The shooting took place in November, but we wouldn’t learn the truth about what happened to James until January. The police kept telling us he was simply “in the wrong place at the wrong time.” It was helpful to know that he wasn’t responsible but it doesn’t hurt any less.

James Cole with his dog
James Cole

Later, we learned that James was headed home when he saw an acquaintance and his girlfriend walking down the street. November in Minnesota is very chilly so he offered them a ride. His friend asked James if he could stop by someone’s house to pick something up. James agreed. The female and James stayed in the car while his friend approached the house. Police said James’s friend had apparently robbed the house the week before. When the people inside spotted him, one of them drew a sawed-off shotgun and started shooting. His friend ran and got away but the shooter opened fire on the car, striking James in the head and neck. His female passenger was struck in the leg but survived. She said James’s last words were,” I want to go home, I want to go home.”

She said James’s last words were,” I want to go home, I want to go home.”

Gun violence has been devastating for me in so many ways. Living with grief, fear and anxiety and, on top of that, having to sort through logistics of planning a funeral and dealing with trials was incredibly difficult. Even getting a new car after James was killed in mine felt like an impossible and unbearable task.

After James’s death, my North Minneapolis neighborhood surrounded me in love and support. A group of moms in my neighborhood made freezer meals, restaurants donated food and neighbors would just randomly show up with gift cards. The craft group made me a blanket of James’s clothes. It would have been easy to move from the neighborhood that is often stricken with gun violence, but I decided instead to become an advocate for my neighborhood.

Jarren Peterson in front of a sign that says "We can end gun violence"
Jarren Peterson at a Wear Orange event

After writing a letter to the editor, a representative from the Everytown Survivor Network reached out to me and welcomed me to the group. Today, I speak at events and work with the local Moms Demand Action leadership team to tell James’s story and to advocate for solutions to this senseless crisis. Through this work, I have expanded the network of people who I trust implicitly and can be open and honest. I now have people who “get me.” It’s like a family.

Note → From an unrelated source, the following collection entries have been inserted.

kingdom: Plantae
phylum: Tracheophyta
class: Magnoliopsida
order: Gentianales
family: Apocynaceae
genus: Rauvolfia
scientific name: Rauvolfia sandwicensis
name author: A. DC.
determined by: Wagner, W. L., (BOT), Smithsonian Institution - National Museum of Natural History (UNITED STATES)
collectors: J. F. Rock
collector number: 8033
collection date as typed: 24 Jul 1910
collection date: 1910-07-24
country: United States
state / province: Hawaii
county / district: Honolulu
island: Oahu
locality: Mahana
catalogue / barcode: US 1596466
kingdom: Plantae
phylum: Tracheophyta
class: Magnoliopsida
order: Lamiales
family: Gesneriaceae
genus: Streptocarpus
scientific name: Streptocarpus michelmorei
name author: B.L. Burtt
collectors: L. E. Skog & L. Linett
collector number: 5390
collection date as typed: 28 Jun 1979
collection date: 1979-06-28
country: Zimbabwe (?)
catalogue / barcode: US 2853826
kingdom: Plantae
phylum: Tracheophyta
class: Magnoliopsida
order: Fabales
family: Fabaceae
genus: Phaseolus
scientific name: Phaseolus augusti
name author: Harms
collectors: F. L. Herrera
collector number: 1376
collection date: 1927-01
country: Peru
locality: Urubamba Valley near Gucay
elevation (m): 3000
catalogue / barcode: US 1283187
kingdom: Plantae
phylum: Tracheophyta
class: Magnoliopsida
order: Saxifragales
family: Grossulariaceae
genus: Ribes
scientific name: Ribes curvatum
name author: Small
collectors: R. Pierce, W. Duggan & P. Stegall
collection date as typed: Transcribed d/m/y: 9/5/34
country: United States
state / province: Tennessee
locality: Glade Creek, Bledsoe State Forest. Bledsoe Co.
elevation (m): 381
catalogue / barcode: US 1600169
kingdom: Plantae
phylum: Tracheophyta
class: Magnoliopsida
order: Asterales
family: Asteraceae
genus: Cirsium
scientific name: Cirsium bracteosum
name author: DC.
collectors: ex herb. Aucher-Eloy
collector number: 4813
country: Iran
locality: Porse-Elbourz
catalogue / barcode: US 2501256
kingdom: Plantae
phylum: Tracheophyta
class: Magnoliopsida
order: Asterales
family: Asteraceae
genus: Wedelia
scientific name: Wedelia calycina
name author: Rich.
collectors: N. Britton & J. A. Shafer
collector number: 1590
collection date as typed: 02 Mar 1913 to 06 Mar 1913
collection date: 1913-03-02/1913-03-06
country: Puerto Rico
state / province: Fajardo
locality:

I grew up in Lincoln, Nebraska in a picture-perfect family. I read about gun violence in the newspaper. I honestly never thought about how it impacted so many communities until it happened in my family. It is much easier to disconnect yourself from the issue when you don’t know anybody who has been affected by gun violence. That’s why it’s so important as a survivor to share my story. I’m an everyday, average person and James’s shooting death completely altered my life. I want people to fully understand that no one is immune to gun violence. Now is the time to act, before it’s too late, before it happens to you.